Nor could our screaming little guides. They stood mute; and when they again began with their explanations and stories, they did not come far, for an old gentleman whom none of us had noticed (but he was now amongst us), made himself heard above the noise, with his singularly sounding voice. He knew all the particulars about the place, and about former days, as if they had been of yesterday.
“Here, on the rocky holms,” said he, “it was that the warriors in the heathen times, as they are called, decided their disputes. The warrior Staerkodder dwelt in this district, and liked the pretty girl Ogn right well; but she was fonder of Hergrimmer, and therefore he was challenged by Staerkodder to combat here by the falls, and met his death; but Ogn sprung towards them, took her bridegroom’s bloody sword, and thrust it into her own heart. Thus Staerkodder did not gain her. Then there passed a hundred years, and again a hundred years: the forests were then thick and closely grown; wolves and bears prowled here summer and winter; the place was infested with malignant robbers, whose hiding-place no one could find. It was yonder, by the fall before Top Island, on the Norwegian side—there was their cave: now it has fallen in! The cliff there overhangs it!”
“Yes, the Tailor’s Cliff!” shouted all the boys. “It fell in the year 1755!”
“Fell!” said the old man, as if in astonishment that any one but himself could know it. “Everything will fall once, and the tailor directly.” The robbers had placed him upon the cliff and demanded that if he would be liberated from them, his ransom should be that he should sew a suit of clothes up there; and he tried it; but at the first stitch, as he drew the thread out, he became giddy and fell down into the gushing water, and thus the rock got the name of ’The Tailor’s Cliff.’ One day the robbers caught a young girl, and she betrayed them, for she kindled a fire in the cavern. The smoke was seen, the caverns discovered, and the robbers imprisoned and executed. That outside there is called ‘The Thieves’ Fall,’ and down there under the water is another cave, the elv rushes in there and returns boiling; one can see it well up here, one hears it too, but it can be heard better under the bergman’s loft.

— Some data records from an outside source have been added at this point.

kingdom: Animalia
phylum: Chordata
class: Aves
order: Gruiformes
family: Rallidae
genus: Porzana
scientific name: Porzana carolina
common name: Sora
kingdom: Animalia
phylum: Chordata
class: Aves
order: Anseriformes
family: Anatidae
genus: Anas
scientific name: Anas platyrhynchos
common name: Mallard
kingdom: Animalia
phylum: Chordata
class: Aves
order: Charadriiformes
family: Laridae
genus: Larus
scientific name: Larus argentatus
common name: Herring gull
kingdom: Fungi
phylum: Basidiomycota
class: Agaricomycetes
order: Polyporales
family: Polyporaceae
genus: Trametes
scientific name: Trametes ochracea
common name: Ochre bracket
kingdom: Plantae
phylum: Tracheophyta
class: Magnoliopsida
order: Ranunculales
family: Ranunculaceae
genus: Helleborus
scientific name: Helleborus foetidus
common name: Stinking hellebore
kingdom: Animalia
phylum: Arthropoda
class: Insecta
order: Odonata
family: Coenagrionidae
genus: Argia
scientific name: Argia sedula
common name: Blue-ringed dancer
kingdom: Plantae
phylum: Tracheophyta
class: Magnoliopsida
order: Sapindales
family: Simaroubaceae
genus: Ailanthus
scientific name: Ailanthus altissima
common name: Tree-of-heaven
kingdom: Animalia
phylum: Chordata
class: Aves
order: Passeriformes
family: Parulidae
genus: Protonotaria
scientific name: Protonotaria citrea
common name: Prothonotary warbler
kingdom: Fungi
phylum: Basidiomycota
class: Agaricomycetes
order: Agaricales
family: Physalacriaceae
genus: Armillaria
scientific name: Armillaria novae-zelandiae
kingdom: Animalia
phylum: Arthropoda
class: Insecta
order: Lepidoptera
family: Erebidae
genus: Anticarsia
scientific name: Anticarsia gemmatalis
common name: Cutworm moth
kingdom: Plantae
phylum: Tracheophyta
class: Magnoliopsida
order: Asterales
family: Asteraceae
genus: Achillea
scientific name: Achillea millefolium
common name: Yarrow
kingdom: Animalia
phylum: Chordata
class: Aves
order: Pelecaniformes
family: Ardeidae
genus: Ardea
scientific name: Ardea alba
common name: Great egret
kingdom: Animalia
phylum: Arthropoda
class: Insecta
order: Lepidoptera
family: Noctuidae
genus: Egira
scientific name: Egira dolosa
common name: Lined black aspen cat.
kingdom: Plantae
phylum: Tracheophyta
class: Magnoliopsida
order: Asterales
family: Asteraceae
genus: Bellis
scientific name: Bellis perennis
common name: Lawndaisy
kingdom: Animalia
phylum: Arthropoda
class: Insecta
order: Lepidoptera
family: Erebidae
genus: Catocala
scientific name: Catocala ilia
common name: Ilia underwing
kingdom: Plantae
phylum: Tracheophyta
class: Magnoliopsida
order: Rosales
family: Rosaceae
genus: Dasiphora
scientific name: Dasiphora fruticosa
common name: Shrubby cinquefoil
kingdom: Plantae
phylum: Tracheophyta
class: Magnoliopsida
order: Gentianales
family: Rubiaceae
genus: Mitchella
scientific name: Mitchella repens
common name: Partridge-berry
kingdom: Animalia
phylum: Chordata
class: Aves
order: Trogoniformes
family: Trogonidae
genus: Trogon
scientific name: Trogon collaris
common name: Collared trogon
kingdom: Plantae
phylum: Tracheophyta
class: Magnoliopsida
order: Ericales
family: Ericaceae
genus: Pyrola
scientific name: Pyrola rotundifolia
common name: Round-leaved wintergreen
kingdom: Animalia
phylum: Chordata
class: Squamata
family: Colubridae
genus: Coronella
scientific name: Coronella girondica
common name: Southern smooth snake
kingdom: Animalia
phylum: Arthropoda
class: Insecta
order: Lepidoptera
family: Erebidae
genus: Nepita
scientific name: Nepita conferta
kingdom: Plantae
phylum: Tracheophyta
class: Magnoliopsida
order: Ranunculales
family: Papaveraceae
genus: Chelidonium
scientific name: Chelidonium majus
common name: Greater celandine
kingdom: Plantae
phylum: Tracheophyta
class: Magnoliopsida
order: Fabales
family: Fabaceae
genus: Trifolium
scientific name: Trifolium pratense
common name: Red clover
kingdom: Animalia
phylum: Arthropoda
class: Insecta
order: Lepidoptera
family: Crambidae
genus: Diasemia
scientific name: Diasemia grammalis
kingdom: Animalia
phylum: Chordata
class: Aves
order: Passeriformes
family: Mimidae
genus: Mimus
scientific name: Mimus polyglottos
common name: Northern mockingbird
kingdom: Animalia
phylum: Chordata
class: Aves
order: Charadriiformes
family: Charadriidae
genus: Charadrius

And we went on and on, along the Fall, towards Top Island, continuously on smooth paths covered with saw-dust, to Polham’s Sluice. A cleft had been made in the rock for the first intended sluice-work, which was not finished, but whereby art has created the most imposing of all Trollhaetta’s Falls; the hurrying water falling here perpendicularly into the black deep. The side of the rock is here placed in connection with Top Island by means of a light iron bridge, which appears as if thrown over the abyss. We venture on to the rocking bridge over the streaming, whirling water, and then stand on the little cliff island, between firs and pines, that shoot forth from the crevices. Before us darts a sea of waves, which are broken by the rebound against the stone block where we stand, bathing us with the fine spray. The torrent flows on each side, as if shot out from a gigantic cannon, fall after fall: we look out over them all, and are filled with the harmonic sound, which since time began, has ever been the same.